A new Fractal Mean-Field analysis in phase transition
Ismael S. S. Carrasco, Henrique A. de Lima, Fernando A. Oliveira
TL;DR
The paper develops a fractal-mean-field framework for critical correlations by treating the propagation of fluctuations on fractal cluster boundaries and introducing a correlation fractal dimension $d_R$ tied to Fisher’s exponent $η$ via $η= d-d_R$. By replacing the local Laplacian with a fractional Laplacian (Riesz derivative) and enforcing a fractal integration measure, it derives $G(r)\sim r^{2ζ-d_f}$ and shows that $d_R$ satisfies $d-1\le d_R\le d$, with $η=d-d_R$. Extending the approach to continuous dimensions $1\le d\le 4$ for the Ising universality class, the authors compute $d_f$ and $d_R$ across $d$, fit explicit expressions for $β(d)$ and $ν(d)$, and demonstrate that $d_f^*(d)=d-β(d)/ν(d)$ agrees with the fractal description, while Rushbrooke scaling remains valid for non-integer $d$. The work provides a geometrically grounded, universal account of critical scaling that naturally recovers Euclidean mean-field behavior as the correlation geometry becomes purely Euclidean and suggests broad applicability to disordered and non-equilibrium systems through the same fractal framework.
Abstract
Understanding phase transitions requires not only identifying order parameters but also characterizing how their correlations behave across scales.

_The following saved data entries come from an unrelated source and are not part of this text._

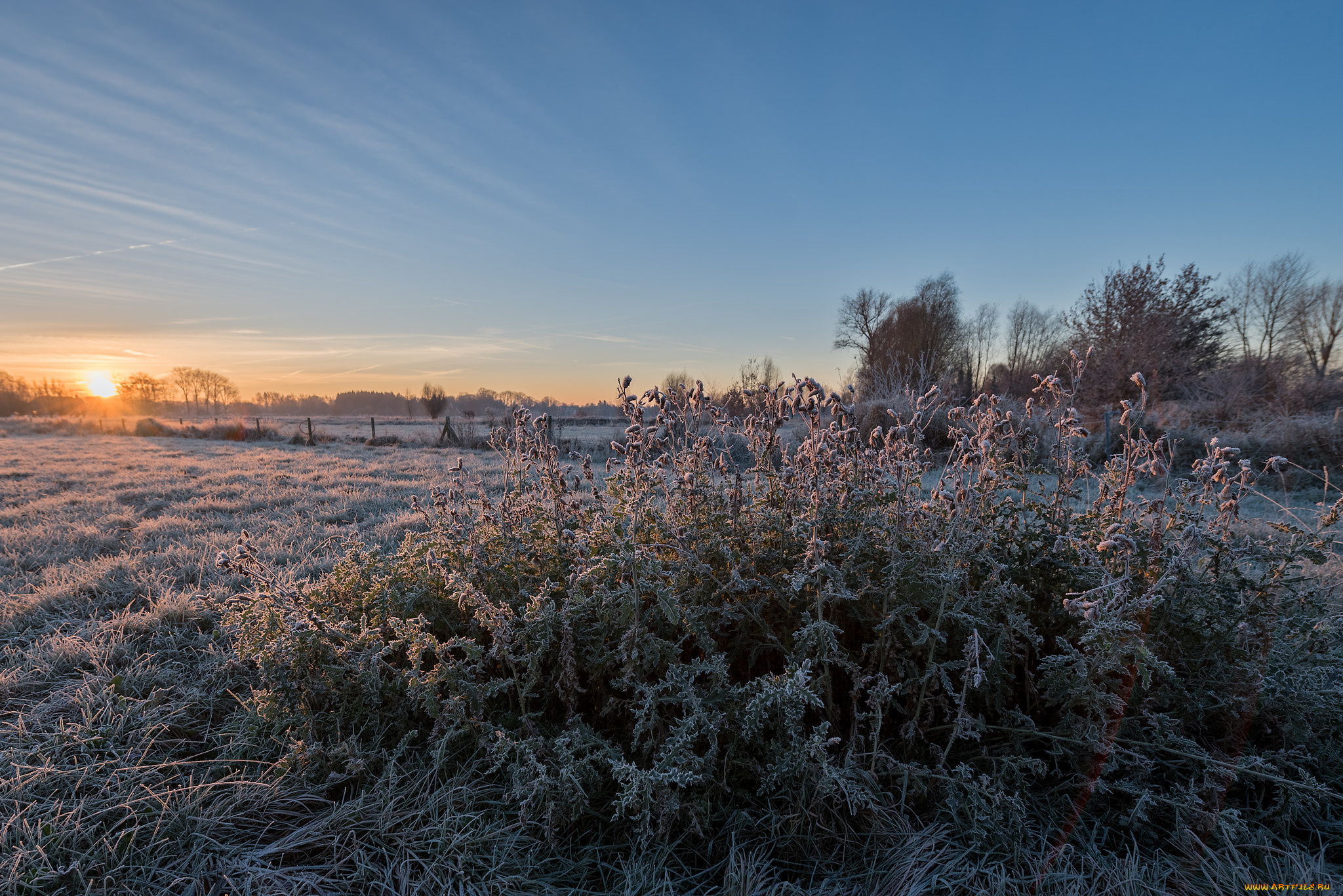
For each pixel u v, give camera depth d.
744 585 2.36
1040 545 2.63
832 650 2.20
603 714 2.32
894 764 2.12
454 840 1.99
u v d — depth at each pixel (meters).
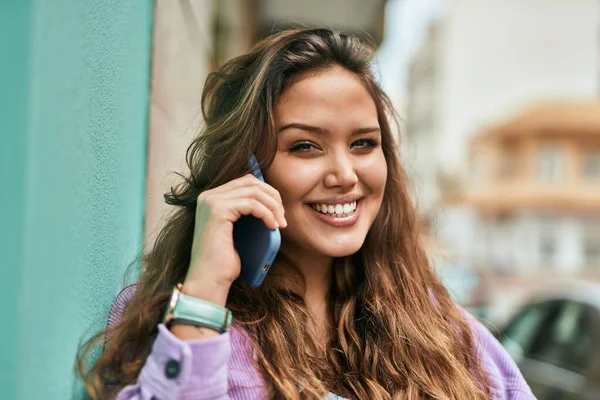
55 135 0.87
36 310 0.82
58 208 0.90
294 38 1.40
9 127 0.79
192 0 2.35
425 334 1.50
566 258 29.12
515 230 30.34
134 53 1.46
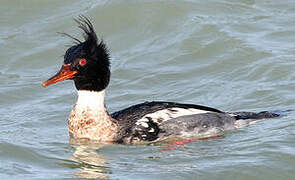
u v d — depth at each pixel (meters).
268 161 13.35
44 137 15.16
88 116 14.54
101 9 21.98
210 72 18.91
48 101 17.72
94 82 14.46
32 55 20.41
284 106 16.45
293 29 20.78
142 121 14.54
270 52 19.42
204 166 13.21
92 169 13.22
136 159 13.67
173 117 14.77
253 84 17.92
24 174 13.04
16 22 21.97
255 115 15.64
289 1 22.62
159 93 17.92
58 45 20.73
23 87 18.53
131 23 21.52
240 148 14.07
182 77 18.72
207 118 14.96
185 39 20.58
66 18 21.83
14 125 16.06
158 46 20.48
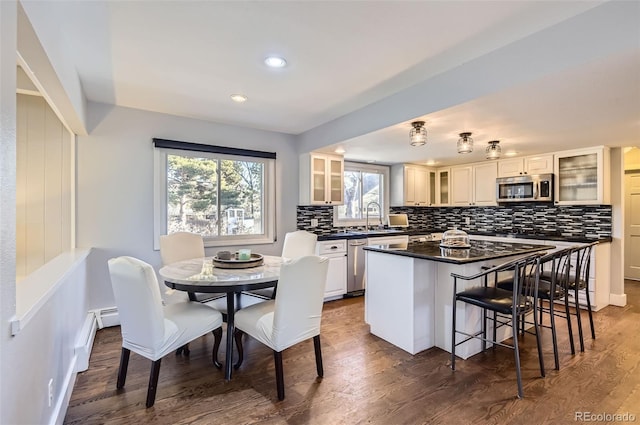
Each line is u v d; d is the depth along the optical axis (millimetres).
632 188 5641
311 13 1825
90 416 1894
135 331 2045
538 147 4164
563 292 2723
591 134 3445
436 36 2059
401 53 2273
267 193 4457
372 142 3871
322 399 2076
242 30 1995
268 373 2410
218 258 2785
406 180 5699
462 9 1785
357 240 4625
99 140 3322
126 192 3457
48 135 3166
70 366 2150
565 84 2107
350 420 1877
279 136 4539
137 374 2375
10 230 1093
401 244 3461
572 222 4633
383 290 3027
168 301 2945
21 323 1139
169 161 3762
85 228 3264
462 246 3053
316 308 2297
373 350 2805
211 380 2305
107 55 2301
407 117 2902
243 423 1847
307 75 2631
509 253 2781
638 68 1879
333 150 4414
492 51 2242
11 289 1104
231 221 4203
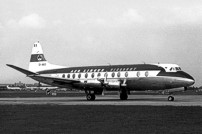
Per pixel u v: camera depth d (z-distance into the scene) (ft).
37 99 307.78
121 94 277.23
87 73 285.23
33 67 326.65
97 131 95.04
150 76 255.29
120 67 272.10
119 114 137.69
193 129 96.94
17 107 178.29
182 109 154.81
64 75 298.76
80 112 147.43
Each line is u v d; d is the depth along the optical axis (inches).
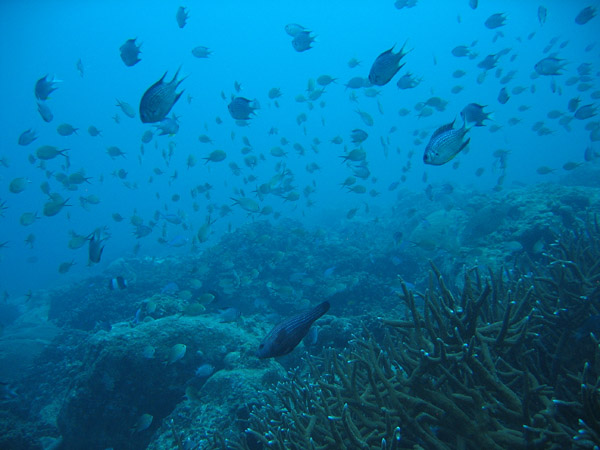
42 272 1651.1
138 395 230.7
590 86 574.6
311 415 135.7
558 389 116.1
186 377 243.8
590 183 786.2
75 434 229.0
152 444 199.6
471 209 448.1
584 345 128.2
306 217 1439.5
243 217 1686.8
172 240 444.1
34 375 374.3
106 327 372.2
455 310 121.1
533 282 169.9
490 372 105.0
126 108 469.1
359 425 117.6
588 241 251.4
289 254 449.7
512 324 122.6
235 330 285.6
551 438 87.0
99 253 238.2
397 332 164.7
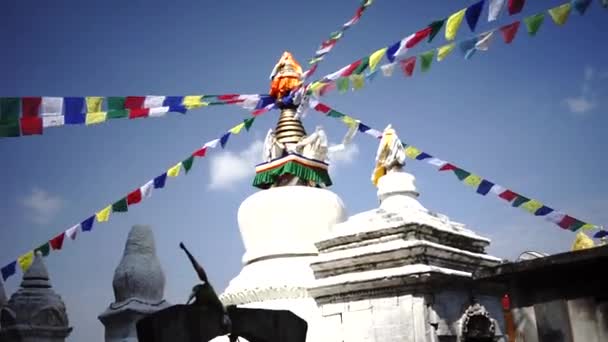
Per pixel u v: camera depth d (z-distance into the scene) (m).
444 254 13.62
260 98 18.73
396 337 12.85
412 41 9.99
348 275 13.88
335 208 18.28
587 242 20.45
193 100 13.43
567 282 9.45
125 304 25.02
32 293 26.27
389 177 15.58
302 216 17.75
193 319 7.15
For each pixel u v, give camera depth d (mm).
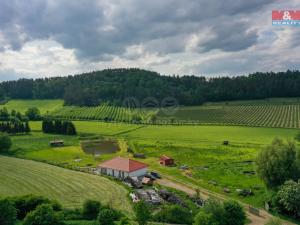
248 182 85312
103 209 52625
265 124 188750
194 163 108562
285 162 75250
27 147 136500
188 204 69062
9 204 49219
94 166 105875
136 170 91562
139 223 51781
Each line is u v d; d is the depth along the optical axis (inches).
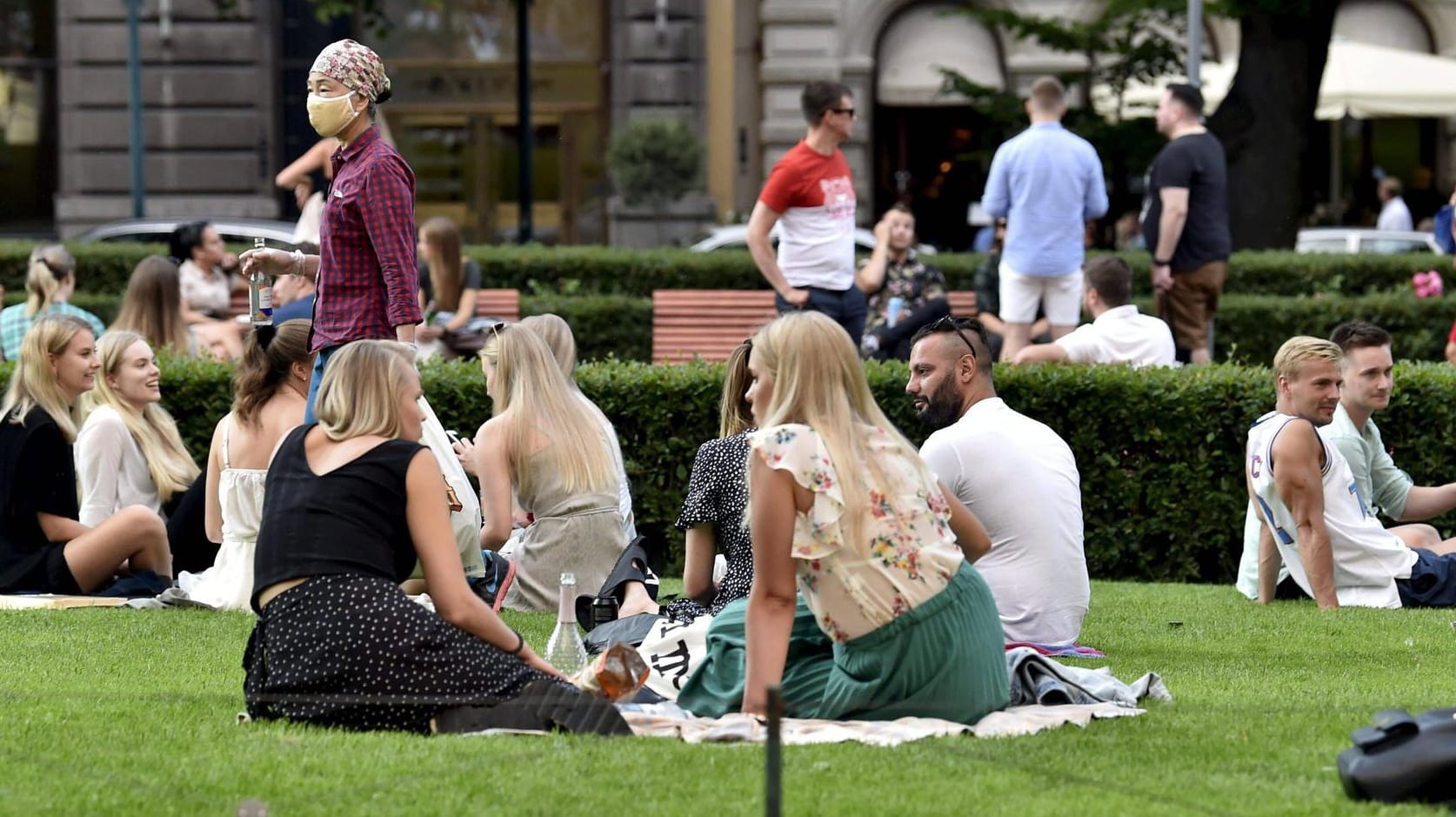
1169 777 570.3
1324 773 577.6
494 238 3772.1
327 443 655.1
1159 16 2901.1
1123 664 801.6
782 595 621.3
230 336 1605.6
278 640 638.5
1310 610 966.4
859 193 3651.6
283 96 3580.2
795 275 1358.3
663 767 571.2
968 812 526.3
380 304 871.7
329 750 597.0
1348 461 1040.8
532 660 660.7
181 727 641.0
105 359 1032.8
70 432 1003.3
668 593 1071.6
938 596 629.9
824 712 642.8
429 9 3718.0
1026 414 1195.3
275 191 3543.3
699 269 2150.6
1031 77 3548.2
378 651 626.8
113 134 3489.2
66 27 3469.5
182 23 3472.0
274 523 646.5
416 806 531.2
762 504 613.0
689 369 1221.1
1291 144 2343.8
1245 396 1178.0
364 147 872.3
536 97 3742.6
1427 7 3560.5
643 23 3592.5
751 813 522.3
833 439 617.9
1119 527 1200.2
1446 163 3636.8
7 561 986.7
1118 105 2952.8
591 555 935.0
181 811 530.0
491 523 927.7
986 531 818.8
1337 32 3595.0
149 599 952.9
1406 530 1044.5
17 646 820.6
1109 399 1187.3
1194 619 942.4
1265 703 701.9
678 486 1211.9
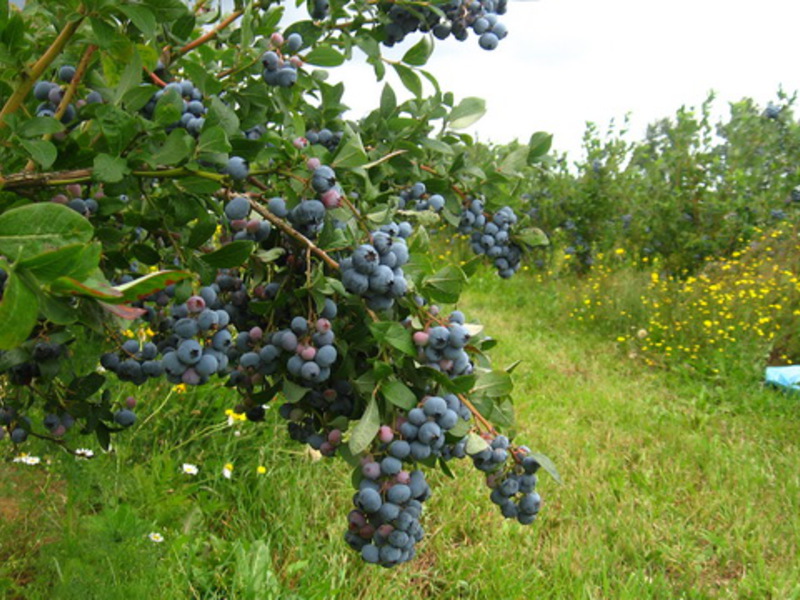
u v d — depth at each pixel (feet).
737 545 11.59
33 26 5.55
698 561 11.19
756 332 22.36
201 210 4.66
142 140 4.11
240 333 5.00
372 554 4.73
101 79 4.78
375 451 4.74
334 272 4.80
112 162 3.84
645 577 10.50
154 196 4.78
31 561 8.14
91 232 2.56
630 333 25.35
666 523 12.34
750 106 32.78
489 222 7.18
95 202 4.57
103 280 2.64
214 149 4.08
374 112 6.22
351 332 4.84
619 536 11.59
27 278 2.35
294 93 6.07
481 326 4.88
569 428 16.14
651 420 17.28
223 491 10.96
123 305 2.89
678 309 24.71
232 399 12.33
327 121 6.17
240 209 4.40
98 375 5.65
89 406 5.74
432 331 4.39
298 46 5.70
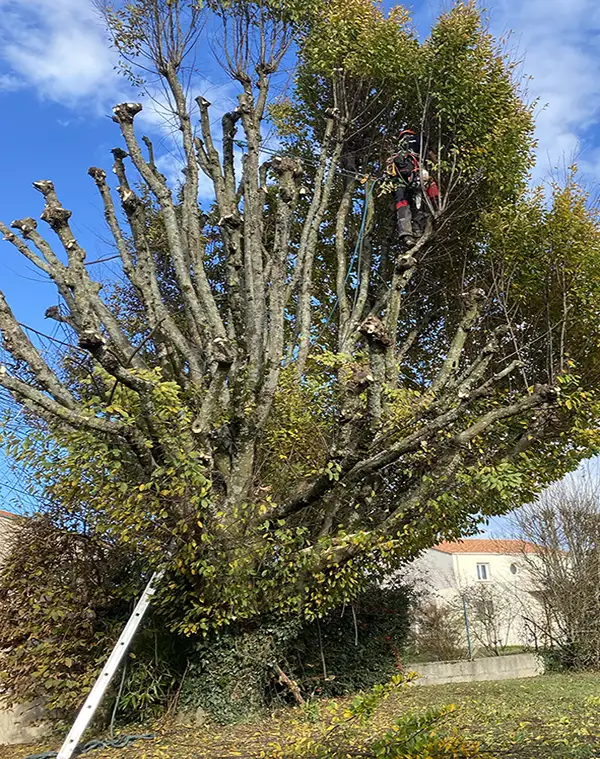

By quantifying how fluctuations at distinct spatial or temporal points are related, correlation functions reveal the structural organization of complex systems. Here, we revisit the theoretical foundations of these correlations in systems undergoing second-order phase transitions, with emphasis on the Ising model extended to non-integer spatial dimensions. Starting from the classical framework introduced by Fisher, we discuss how the standard Euclidean treatment, restricted to integer dimensions, necessitates the introduction of the critical exponent $η$ to capture the spatial decay of correlations at $T=T_c$. We suppose that, at criticality, the equilibrium dynamics become effectively confined to the fractal edge of spin clusters. Within this framework, the fractal dimension that governs the correlations in that subspace is directly related to Fisher exponent, which quantifies the singular behavior of the correlation function near criticality. Importantly, this correlation fractal dimension is distinct from the fractal dimension associated with the order parameter. We further derive an explicit geometrical relation connecting the two fractal dimensions, thereby linking spatial self-similarity to the observed scaling behavior at criticality. This treatment naturally extends to non-integer spatial dimensions, which remain valid below the upper critical dimension and produce the correct value of Fisher exponent $η$ for a continuous space dimension. Our analysis also confirms that the Rushbrooke scaling relation, continues to hold when the spatial dimension is treated as a continuous parameter, reinforcing the universality of critical scaling and underscoring the role of fractal geometry in characterizing correlations at criticality.